Proponents of online safe spaces, especially those who actively utilize them, suggest that engagement in these groups can be vital for an individual’s mental health. In one study, participants who self-harmed reported that virtually connecting with others offered a sense of community and could be a valuable tool to get support and advice (Whitlock, Powers, & Eckenrode, 2006). In another study, online spaces served as a “sanctuary” for individuals suffering from anorexia nervosa (Gavin, Rodham, & Poyer, 2008). Indeed, having a sense of community and social support has been shown to serve as a protective factor for veterans against psychopathology and community reintegration problems (Thomas & Bowie, 2016; Smith et al., 2016). Online spaces can serve as an accessible and effective community for trauma survivors.
However, safe spaces may not be adaptive for everyone and might even cause harm. For example, trauma exposure (i.e., child maltreatment) was a significant predictor of Internet addiction; PTSD symptoms served as a mediator in that relation (Hsieh et al, 2016). Spending excessive amounts of time online can function as a maladaptive coping mechanism or self-medicating behavior, comparable to other types of addiction (Hsieh et al, 2016).
Additionally, some online spaces aimed at survivors are anything but safe. Some researchers have noted that online forums may normalize dangerous coping strategies or discourage members from seeking professional services (Gavin, Rodman, & Poyer, 2008). For example, a plethora of pro-suicide and pro-nonsuicidal self-injury websites are easily accessible online. Many websites and chat rooms provide information on the pros and cons of various suicide and self-harm methods and often offer encouragement to readers to engage in described acts.

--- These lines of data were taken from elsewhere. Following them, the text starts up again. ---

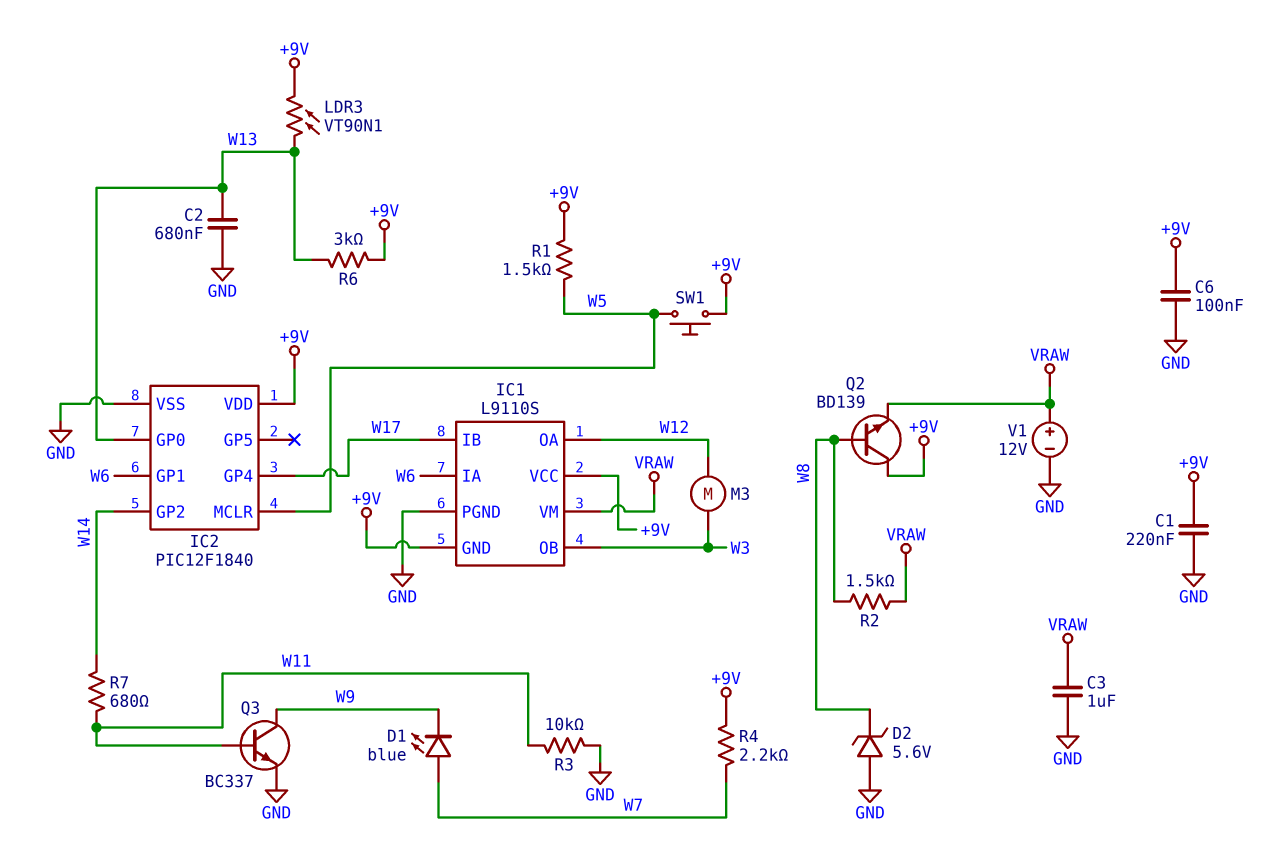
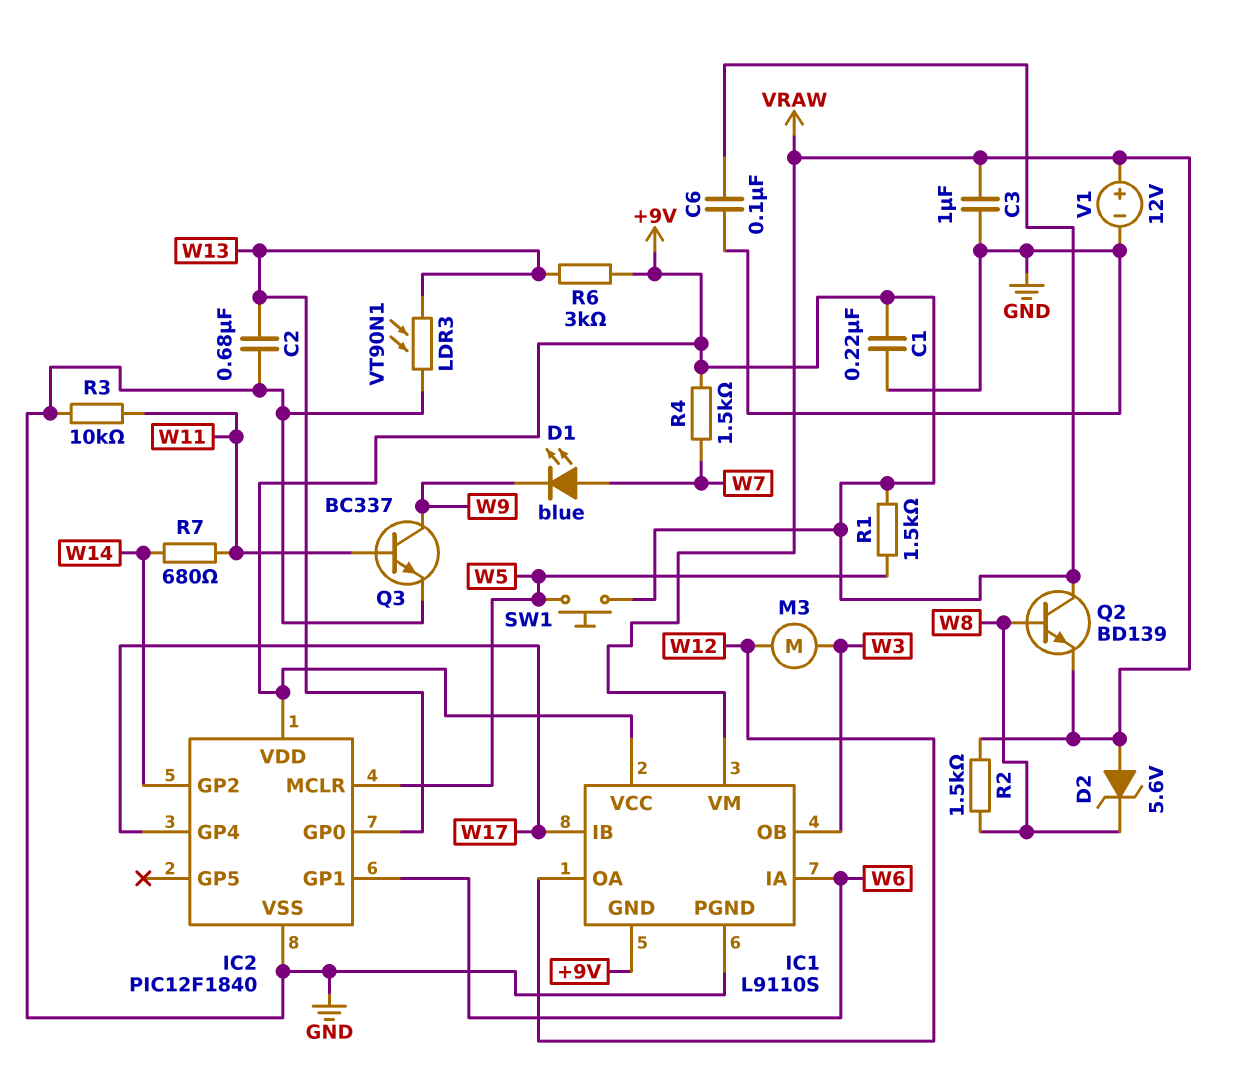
D2: zener 5.6V (A GND, K W8) -> zener 5.6V (A VRAW, K W8)
LDR3: VT90N1 (+9V, W13) -> VT90N1 (GND, W13)
R4: 2.2k (+9V, W7) -> 1.5k (+9V, W7)

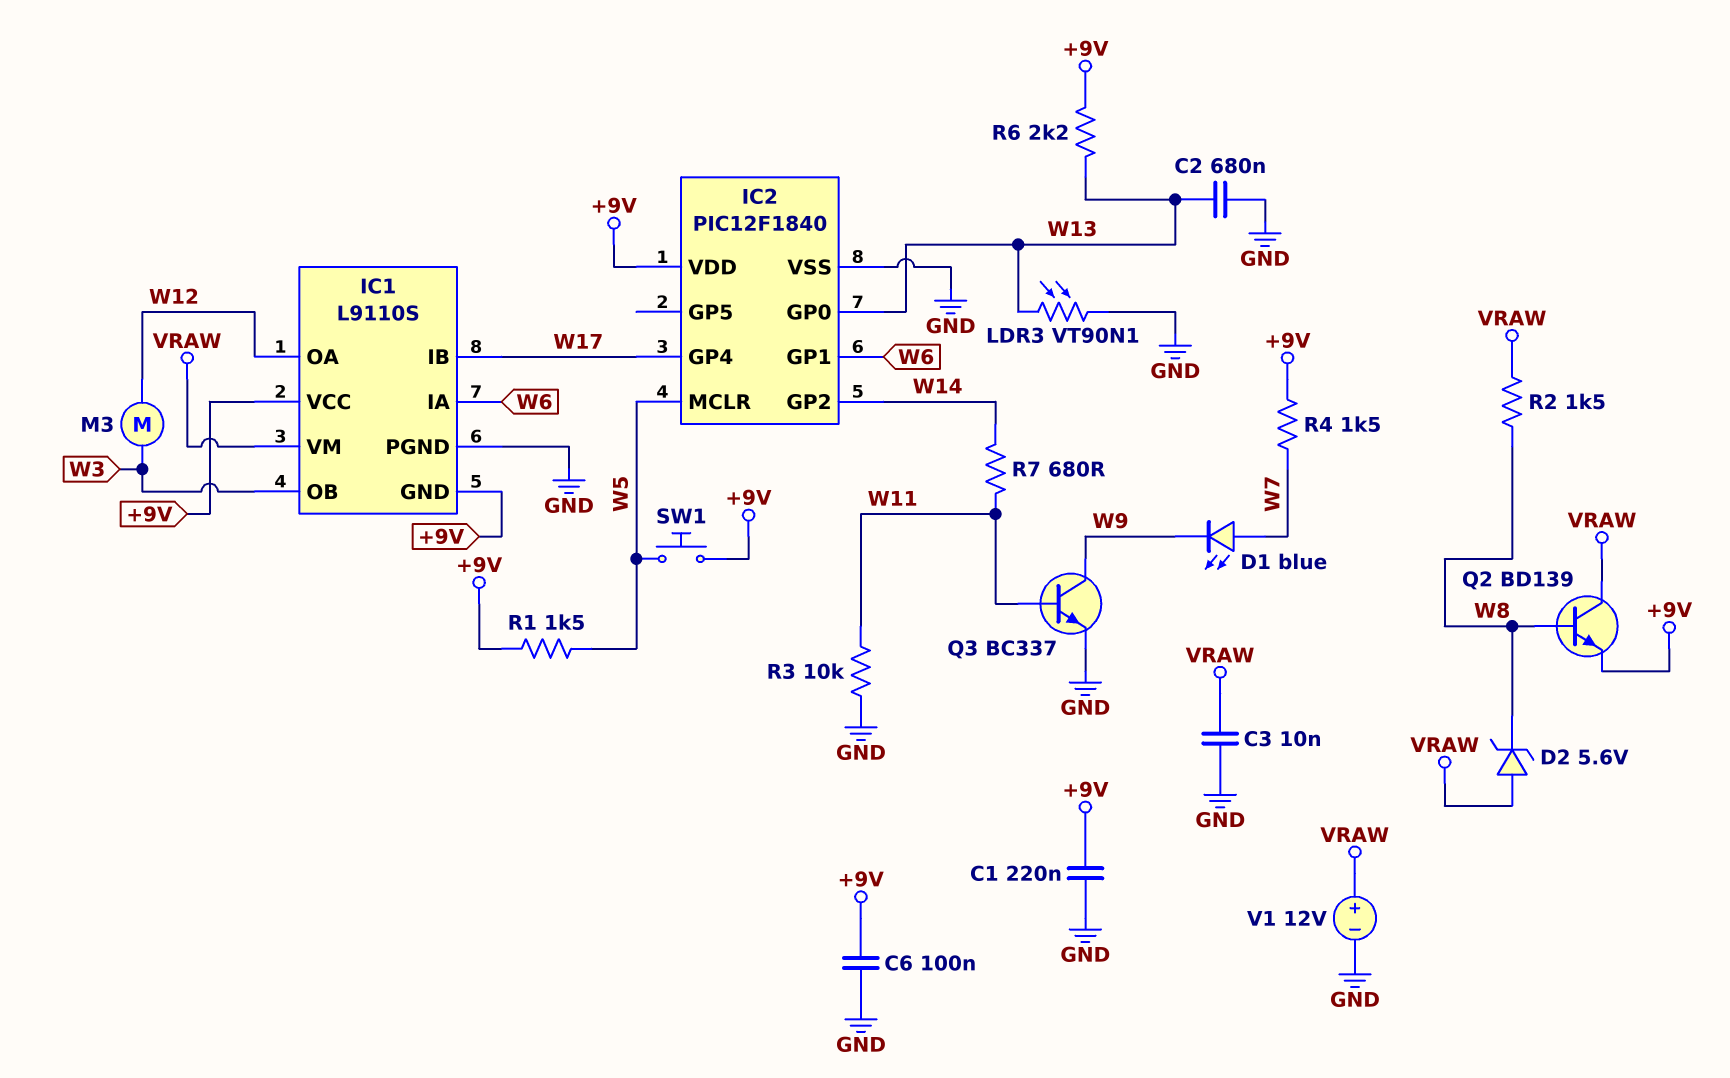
C3: 1uF (GND, VRAW) -> 10nF (GND, VRAW)
Q2: NPN BD139 (B W8, C +9V, E VRAW) -> NPN BD139 (B W8, C VRAW, E +9V)
R6: 3k (+9V, W13) -> 2.2k (+9V, W13)

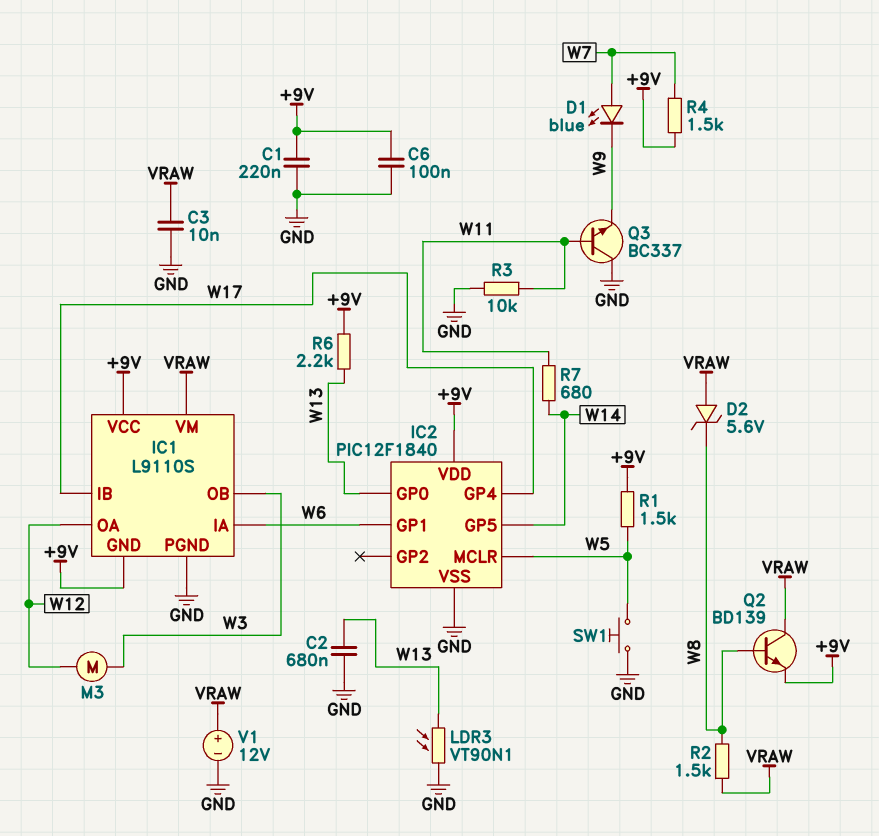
IC2 pin GP2: W14 -> none
IC2 pin GP5: none -> W14
Q3: NPN BC337 (B W11, C W9, E GND) -> NPN BC337 (B W11, C GND, E W9)
SW1: button (+9V, W5) -> button (GND, W5)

As safe spaces continue to grow and more people turn to electronic and virtual forms of support, ongoing research investigating the impact of participation in online safe spaces by trauma survivors is necessary. Despite the widespread utilization of safe spaces, there is very little research, particularly with trauma-exposed individuals, regarding the utility and efficacy. The clinical implications, particularly whether these online safe spaces should be championed or avoided, are also noteworthy, as we continue navigating uncharted territory of safe spaces.
About the Author
Charla Rhodes, BA, is a research technician at the Boston VA Healthcare system under the mentorship of Dr. Brett Litz. She graduated from the University of Colorado at Boulder with degrees in psychology and anthropology. She plans to pursue a PhD in clinical psychology and hopes to conduct community-level research with underserved populations.
Gavin, J., Rodham, K., & Poyer, H. (2008). The presentation of “pro-anorexia” in online group interactions. Qualitative Health Research, 18, 325-333.
Hsieh, Yi-Ping, et al. (2016). Associations between child maltreatment, PTSD, and internet addiction among Taiwanese students. Computers in Human Behavior, 56, 209-214.
Smith, N. B., Mota, N., Tsai, J., Monteith, L., Harpaz-Rotem, I., Southwick, S. M., & Pietrzak, R. H. (2016). Nature and determinants of suicidal ideation among US veterans: Results from the national health and resilience in veterans study. Journal of Affective Disorders, 197, 66-73.
Thomas, V. & Bowie, S. (2016) Sense of Community: Is it a Protective Factor for Military Veterans? Journal of Social Service Research, 42, 313-331.
Whitlock, J., Powers, J., & Eckenrode, J. (2006). The virtual cutting edge: The Internet and adolescent self-injury. Developmental Psychology, 42, 407-417.